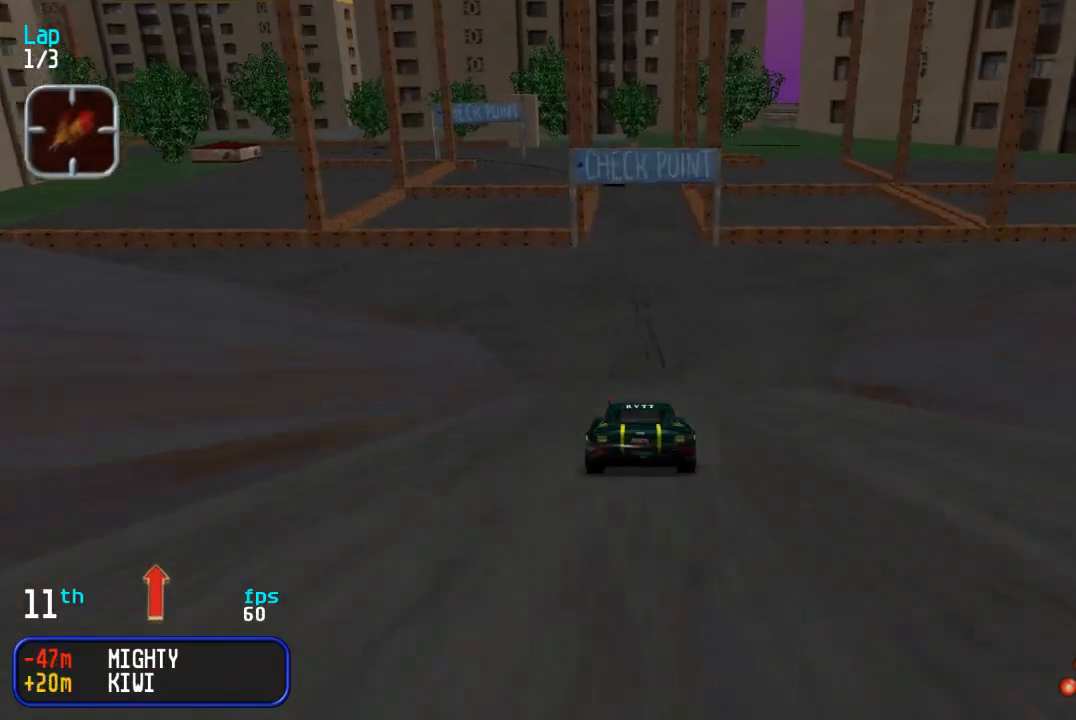
{"buttons": ["DPAD_UP"], "events": []}
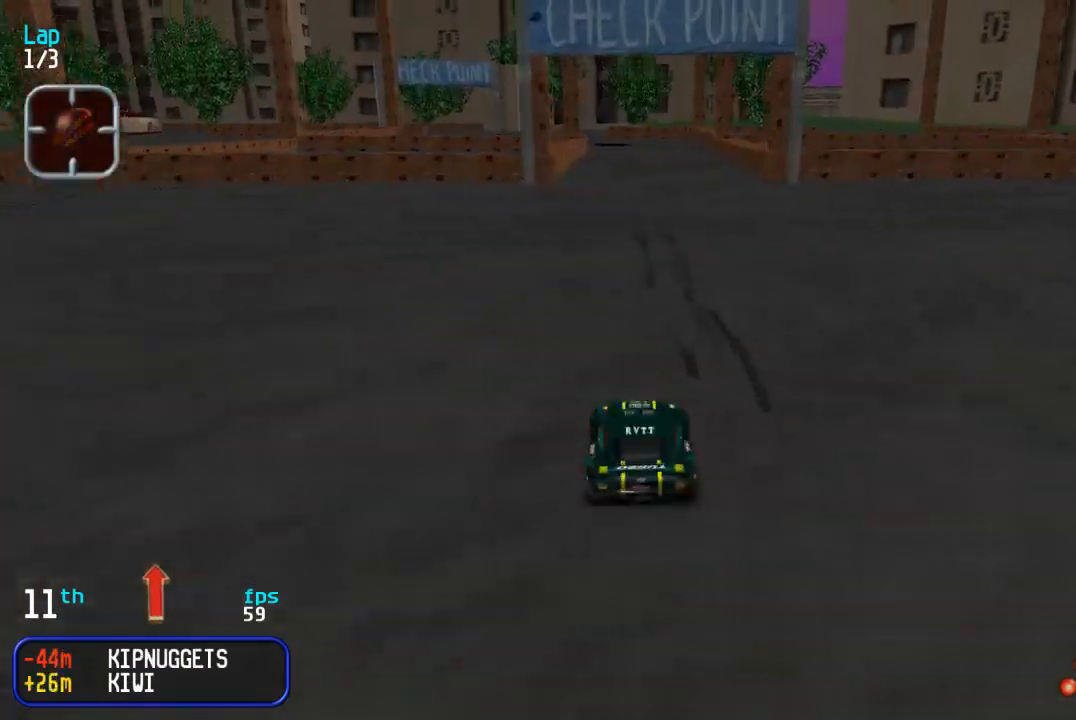
{"buttons": ["DPAD_UP"], "events": [[217, "DPAD_RIGHT", "down"], [300, "DPAD_RIGHT", "up"]]}
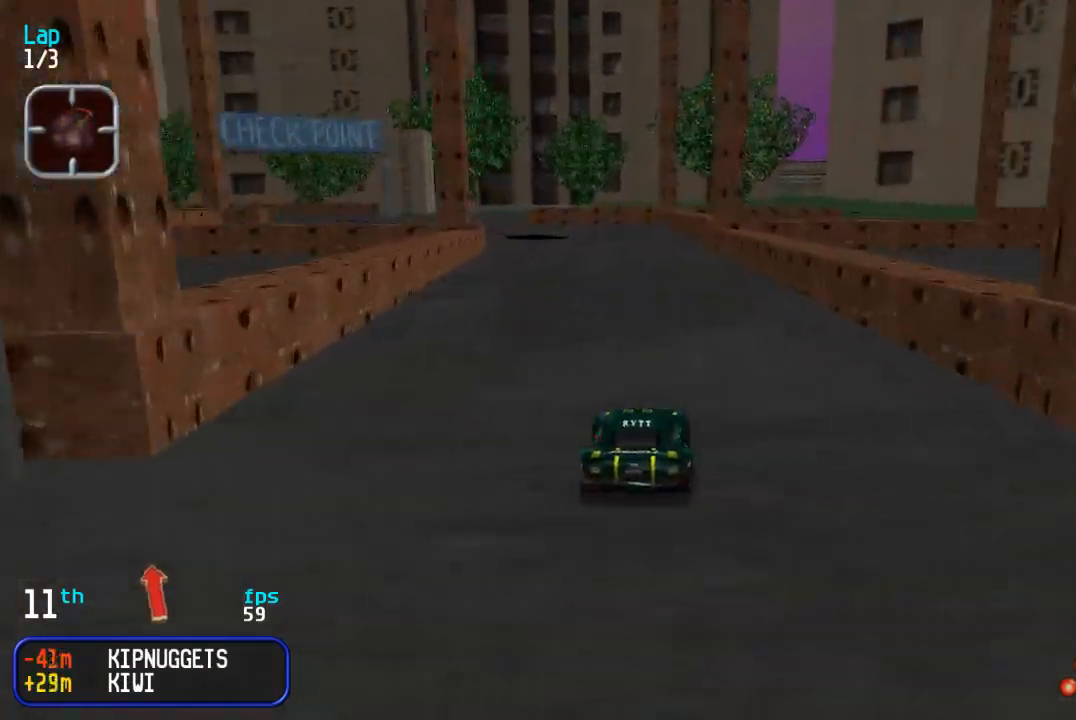
{"buttons": ["DPAD_UP", "DPAD_LEFT"], "events": [[167, "DPAD_LEFT", "down"], [183, "DPAD_DOWN", "down"], [183, "DPAD_UP", "up"], [250, "DPAD_DOWN", "up"], [250, "DPAD_UP", "down"]]}
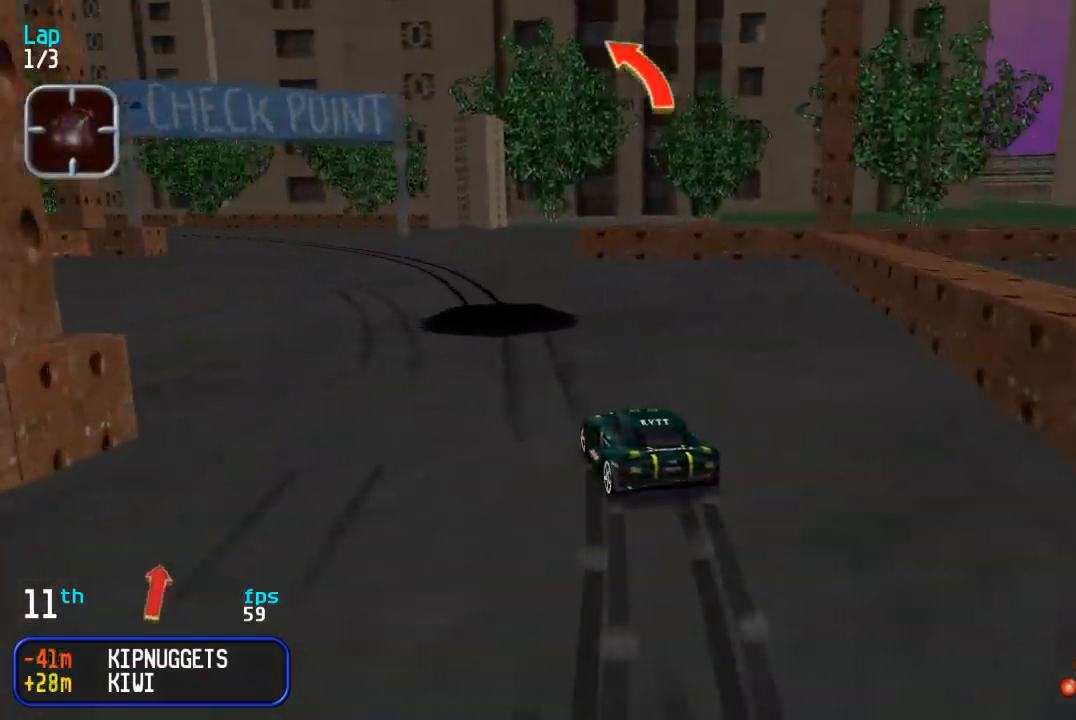
{"buttons": ["DPAD_UP", "DPAD_LEFT"], "events": []}
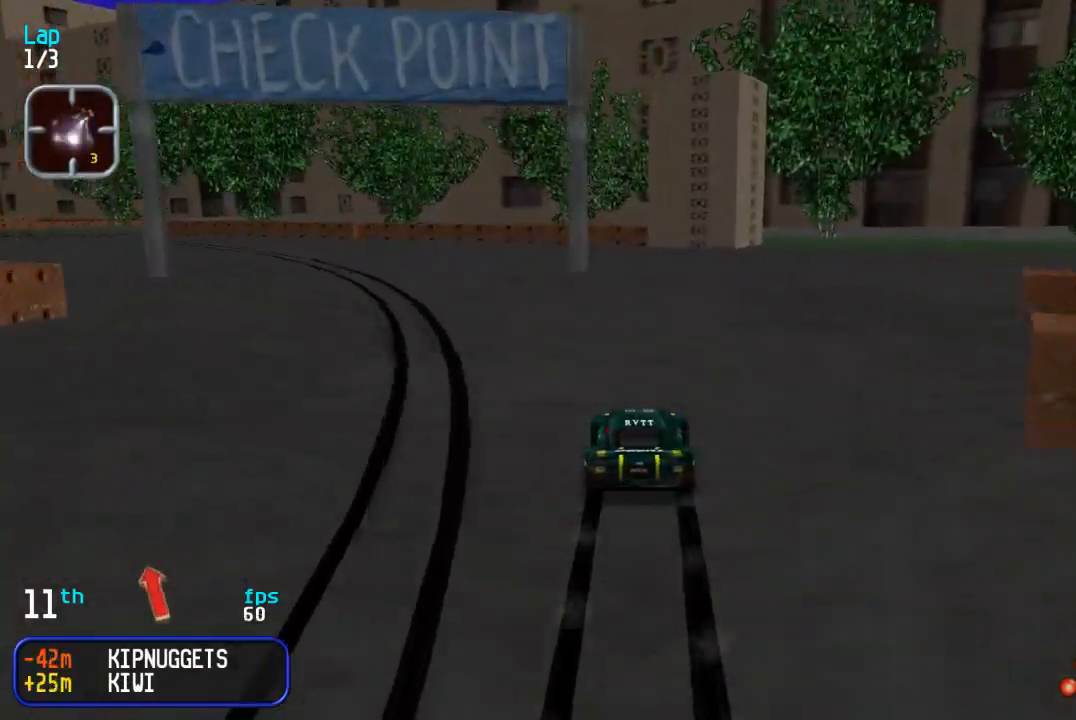
{"buttons": ["DPAD_UP", "DPAD_LEFT"], "events": []}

************

- ACTION ITEM -
From the listing, count how many lines contain the string "down", and answer with the number by itself.

- ANSWER TO THE EXERCISE -
2